━━ Listed records ━━
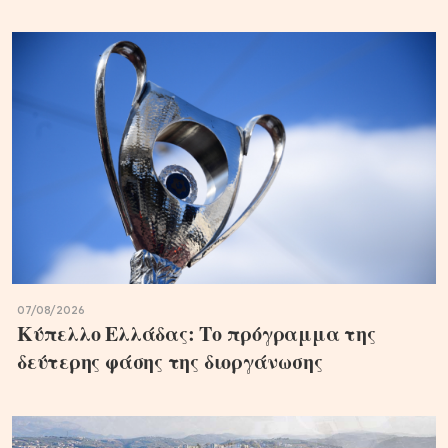
07/08/2026
Κύπελλο Ελλάδας: Το πρόγραμμα της
δεύτερης φάσης της διοργάνωσης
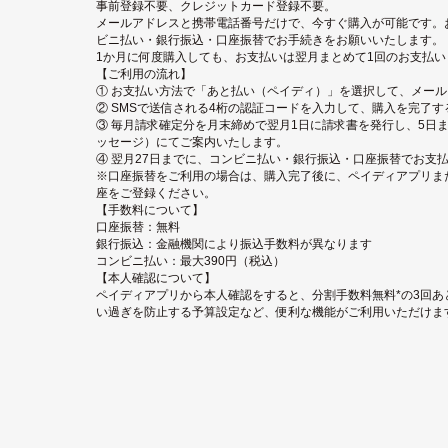
事前登録不要、クレジットカード登録不要。
メールアドレスと携帯電話番号だけで、今すぐ購入が可能です。
ビニ払い・銀行振込・口座振替でお手続きをお願いいたします。
1か月に何度購入しても、お支払いは翌月まとめて1回のお支払い
【ご利用の流れ】
① お支払い方法で「あと払い（ペイディ）」を選択して、メー
② SMSで送信される4桁の認証コードを入力して、購入を完了す
③ 毎月請求確定分を月末締めで翌月1日に請求書を発行し、5日ま
ッセージ）にてご案内いたします。
④ 翌月27日までに、コンビニ払い・銀行振込・口座振替でお支
※口座振替をご利用の場合は、購入完了後に、ペイディアプリまたは
座をご登録ください。
【手数料について】
口座振替：無料
銀行振込：金融機関により振込手数料が異なります
コンビニ払い：最大390円（税込）
【本人確認について】
ペイディアプリから本人確認をすると、分割手数料無料*の3回あ
い過ぎを防止する予算設定など、便利な機能がご利用いただけま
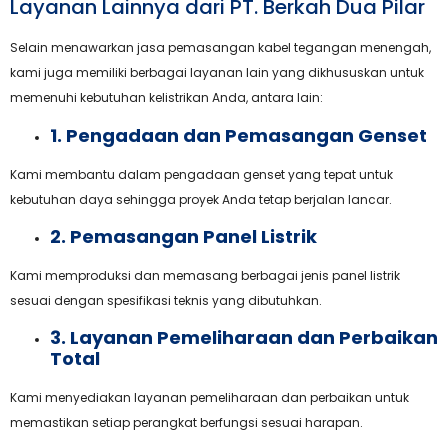
Layanan Lainnya dari PT. Berkah Dua Pilar
Selain menawarkan jasa pemasangan kabel tegangan menengah,
kami juga memiliki berbagai layanan lain yang dikhususkan untuk
memenuhi kebutuhan kelistrikan Anda, antara lain:
1. Pengadaan dan Pemasangan Genset
Kami membantu dalam pengadaan genset yang tepat untuk
kebutuhan daya sehingga proyek Anda tetap berjalan lancar.
2. Pemasangan Panel Listrik
Kami memproduksi dan memasang berbagai jenis panel listrik
sesuai dengan spesifikasi teknis yang dibutuhkan.
3. Layanan Pemeliharaan dan Perbaikan
Total
Kami menyediakan layanan pemeliharaan dan perbaikan untuk
memastikan setiap perangkat berfungsi sesuai harapan.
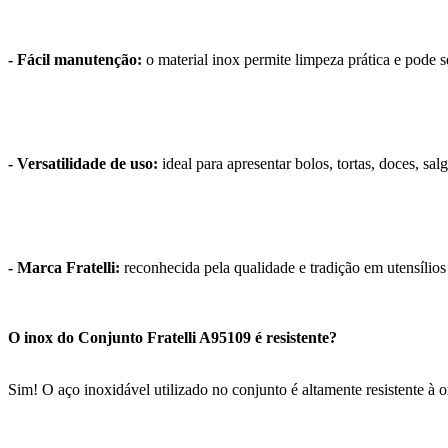
- Fácil manutenção:
o material inox permite limpeza prática e pode s
- Versatilidade de uso:
ideal para apresentar bolos, tortas, doces, sal
- Marca Fratelli:
reconhecida pela qualidade e tradição em utensílio
O inox do Conjunto Fratelli A95109 é resistente?
Sim! O aço inoxidável utilizado no conjunto é altamente resistente 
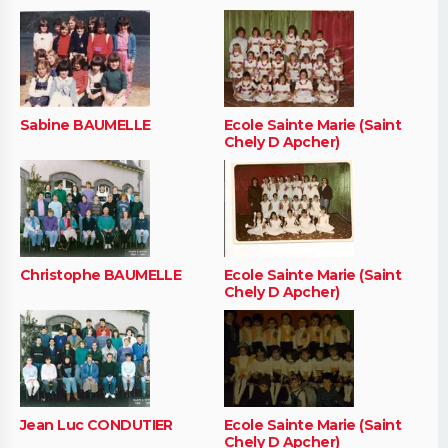
Sabine BAUMELLE
Ecole Sainte Marie (Saint
Chely D Apcher)
Christophe BAUMELLE
Ecole Sainte Marie (Saint
Chely D Apcher)
Jean Luc CONDUTIER
Ecole Sainte Marie (Saint
Chely D Apcher)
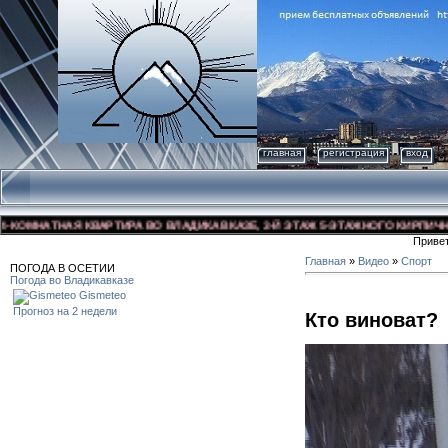
главная
регистрация
вход
МНАТНАЯ КВАРТИРА ВО ВЛАДИКАВКАЗЕ, 3-Й ЭТАЖ 5-ЭТАЖНОГО КИРПИЧНОГО Д
Приве
Главная
»
Видео
»
Спорт
ПОГОДА В ОСЕТИИ
Погода во Владикавказе
Gismeteo
Прогноз на 2 недели
Кто виноват?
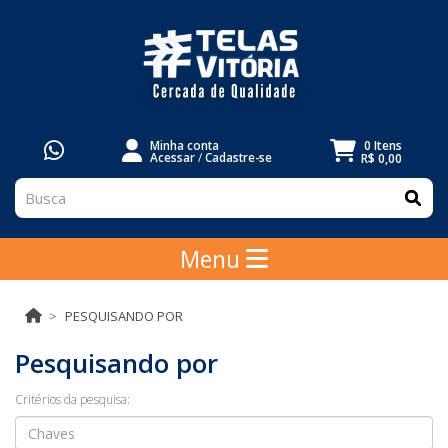
Minha conta
0 Itens
Acessar
/
Cadastre-se
R$ 0,00
Menu
PESQUISANDO POR
Pesquisando por
Critérios da pesquisa:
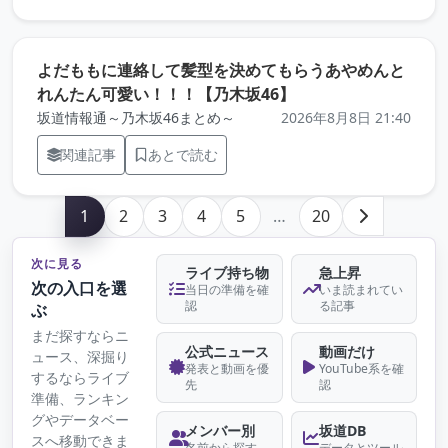
よだももに連絡して髪型を決めてもらうあやめんと
（元記事を新しいタ
れんたん可愛い！！！【乃木坂46】
坂道情報通～乃木坂46まとめ～
2026年8月8日 21:40
関連記事
あとで読む
1
2
3
4
5
…
20
次に見る
ライブ持ち物
急上昇
次の入口を選
当日の準備を確
いま読まれてい
認
る記事
ぶ
まだ探すならニ
公式ニュース
動画だけ
ュース、深掘り
発表と動画を優
YouTube系を確
するならライブ
先
認
準備、ランキン
グやデータベー
メンバー別
坂道DB
スへ移動できま
名前から探す
データとツール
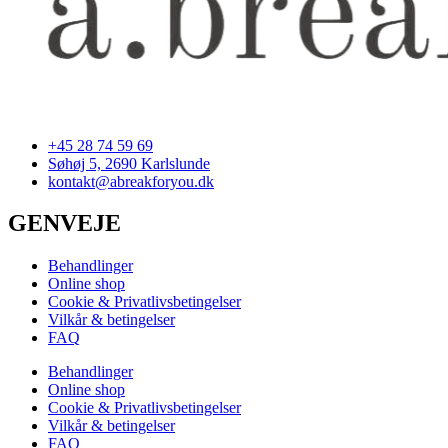
+45 28 74 59 69
Søhøj 5, 2690 Karlslunde
kontakt@abreakforyou.dk
GENVEJE
Behandlinger
Online shop
Cookie & Privatlivsbetingelser
Vilkår & betingelser
FAQ
Behandlinger
Online shop
Cookie & Privatlivsbetingelser
Vilkår & betingelser
FAQ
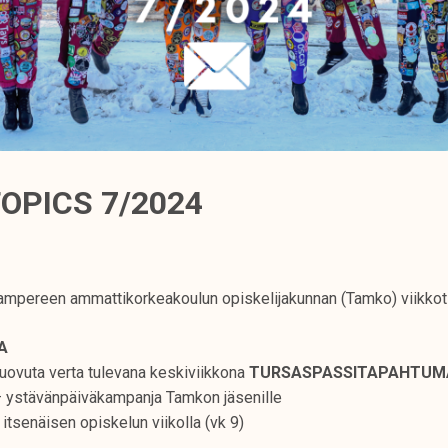
OPICS 7/2024
mpereen ammattikorkeakoulun opiskelijakunnan (Tamko) viikkot
TA
 luovuta verta tulevana keskiviikkona
TURSASPASSITAPAHTUM
– ystävänpäiväkampanja Tamkon jäsenille
 itsenäisen opiskelun viikolla (vk 9)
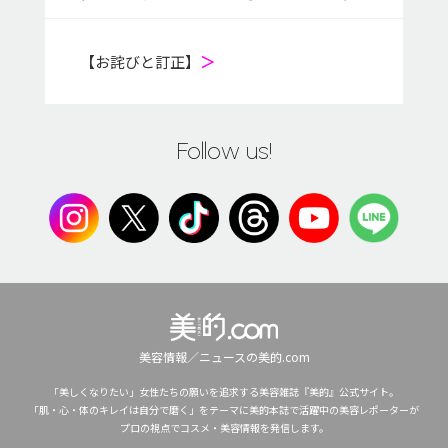
【お詫びと訂正】
＞
Follow us!
美容情報／ニュースの美的.com
「美しくなりたい」女性たちの願いを追求する美容雑誌『美的』公式サイト。
「肌・心・体のキレイは自分で磨く」をテーマに美的本誌で活躍中の美容レポーターが
プロの視点でコスメ・美容情報を発信します。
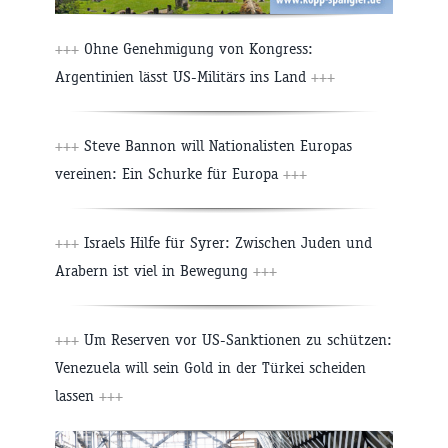
+++
Ohne Genehmigung von Kongress:
Argentinien lässt US-Militärs ins Land
+++
+++
Steve Bannon will Nationalisten Europas
vereinen: Ein Schurke für Europa
+++
+++
Israels Hilfe für Syrer: Zwischen Juden und
Arabern ist viel in Bewegung
+++
+++
Um Reserven vor US-Sanktionen zu schützen:
Venezuela will sein Gold in der Türkei scheiden
lassen
+++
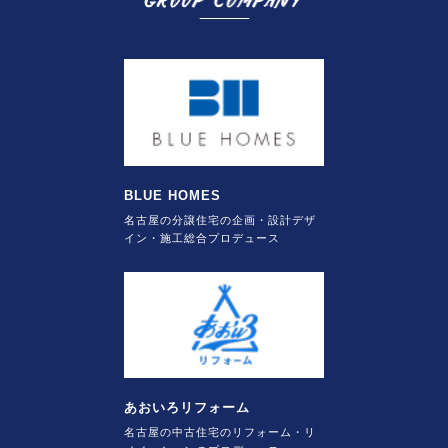
BLUE HOMES
名古屋の分譲住宅の企画・設計デザ
イン・施工総合プロデュース
あおいろリフォーム
名古屋の中古住宅のリフォーム・リ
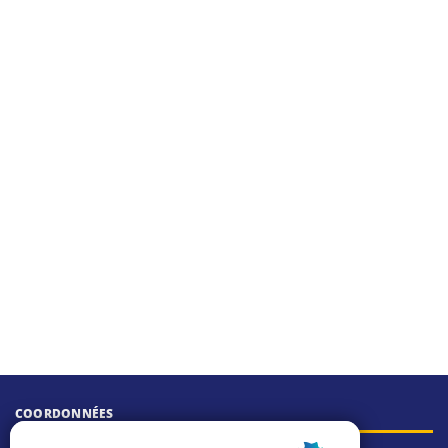
COORDONNÉES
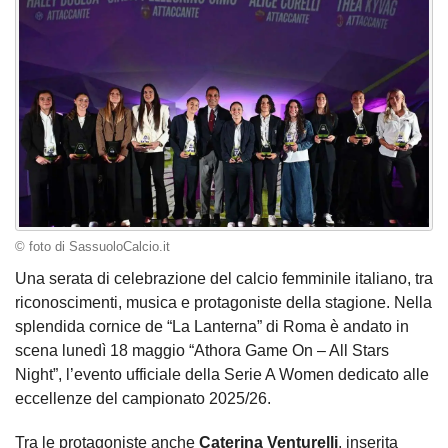
© foto di SassuoloCalcio.it
Una serata di celebrazione del calcio femminile italiano, tra
riconoscimenti, musica e protagoniste della stagione. Nella
splendida cornice de “La Lanterna” di Roma è andato in
scena lunedì 18 maggio “Athora Game On – All Stars
Night”, l’evento ufficiale della Serie A Women dedicato alle
eccellenze del campionato 2025/26.
Tra le protagoniste anche
Caterina Venturelli
, inserita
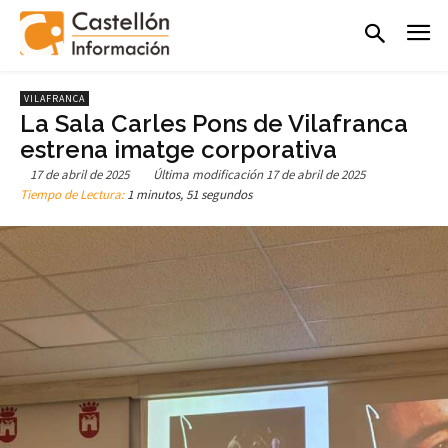
VILAFRANCA
La Sala Carles Pons de Vilafranca
estrena imatge corporativa
17 de abril de 2025
Última modificación
17 de abril de 2025
Tiempo de Lectura:
1 minutos, 51 segundos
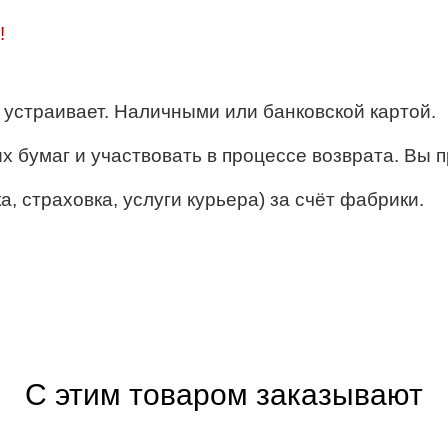
!
ё устраивает. Наличными или банковской картой.
их бумаг и участвовать в процессе возврата. Вы п
, страховка, услуги курьера) за счёт фабрики.
С этим товаром заказывают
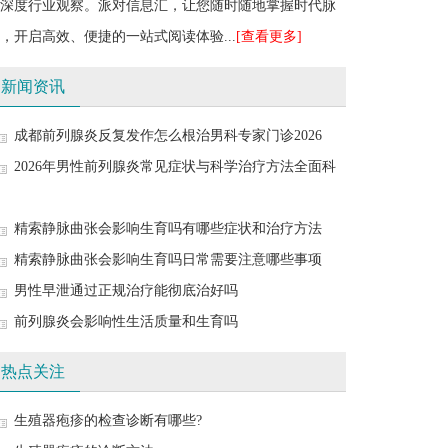
深度行业观察。派对信息汇，让您随时随地掌握时代脉
，开启高效、便捷的一站式阅读体验...
[查看更多]
新闻资讯
成都前列腺炎反复发作怎么根治男科专家门诊2026
2026年男性前列腺炎常见症状与科学治疗方法全面科
精索静脉曲张会影响生育吗有哪些症状和治疗方法
精索静脉曲张会影响生育吗日常需要注意哪些事项
男性早泄通过正规治疗能彻底治好吗
前列腺炎会影响性生活质量和生育吗
热点关注
生殖器疱疹的检查诊断有哪些?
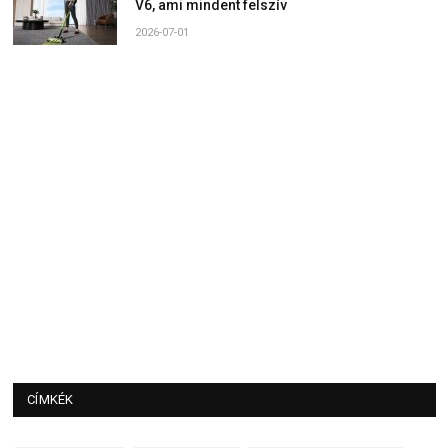
V6, ami mindent felszív
2026-07-01
CÍMKÉK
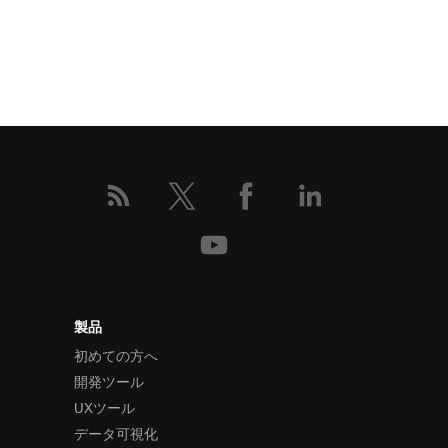
製品
初めての方へ
開発ツール
UXツール
データ可視化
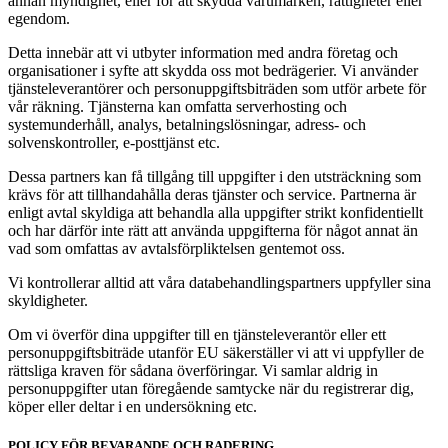
annan myndighet, eller för att skydda varumärken, rättigheter eller
egendom.
Detta innebär att vi utbyter information med andra företag och
organisationer i syfte att skydda oss mot bedrägerier. Vi använder
tjänsteleverantörer och personuppgiftsbiträden som utför arbete för
vår räkning. Tjänsterna kan omfatta serverhosting och
systemunderhåll, analys, betalningslösningar, adress- och
solvenskontroller, e-posttjänst etc.
Dessa partners kan få tillgång till uppgifter i den utsträckning som
krävs för att tillhandahålla deras tjänster och service. Partnerna är
enligt avtal skyldiga att behandla alla uppgifter strikt konfidentiellt
och har därför inte rätt att använda uppgifterna för något annat än
vad som omfattas av avtalsförpliktelsen gentemot oss.
Vi kontrollerar alltid att våra databehandlingspartners uppfyller sina
skyldigheter.
Om vi överför dina uppgifter till en tjänsteleverantör eller ett
personuppgiftsbiträde utanför EU säkerställer vi att vi uppfyller de
rättsliga kraven för sådana överföringar. Vi samlar aldrig in
personuppgifter utan föregående samtycke när du registrerar dig,
köper eller deltar i en undersökning etc.
POLICY FÖR BEVARANDE OCH RADERING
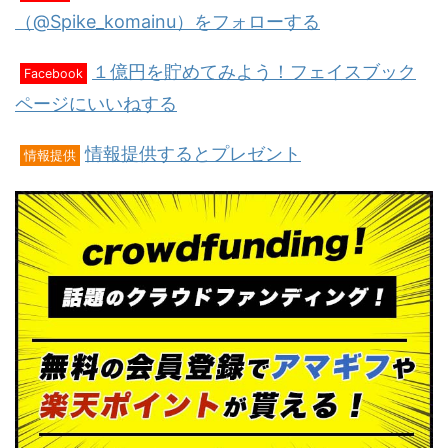
（@Spike_komainu）をフォローする
１億円を貯めてみよう！フェイスブック
Facebook
ページにいいねする
情報提供するとプレゼント
情報提供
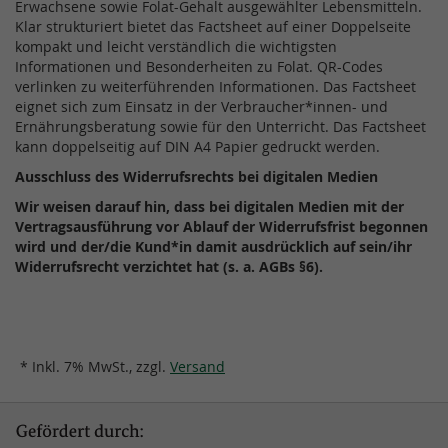
Erwachsene sowie Folat-Gehalt ausgewählter Lebensmitteln.
Klar strukturiert bietet das Factsheet auf einer Doppelseite
kompakt und leicht verständlich die wichtigsten
Informationen und Besonderheiten zu Folat. QR-Codes
verlinken zu weiterführenden Informationen. Das Factsheet
eignet sich zum Einsatz in der Verbraucher*innen- und
Ernährungsberatung sowie für den Unterricht. Das Factsheet
kann doppelseitig auf DIN A4 Papier gedruckt werden.
Ausschluss des Widerrufsrechts bei digitalen Medien
Wir weisen darauf hin, dass bei digitalen Medien mit der
Vertragsausführung vor Ablauf der Widerrufsfrist begonnen
wird und der/die Kund*in damit ausdrücklich auf sein/ihr
Widerrufsrecht verzichtet hat (s. a. AGBs §6).
* Inkl. 7% MwSt., zzgl.
Versand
━━━
■ Work to complete: Search the listing above for the string "Factsheet" and copy each line that has it.

■ Solution to the problem:
Klar strukturiert bietet das Factsheet auf einer Doppelseite
verlinken zu weiterführenden Informationen. Das Factsheet
Ernährungsberatung sowie für den Unterricht. Das Factsheet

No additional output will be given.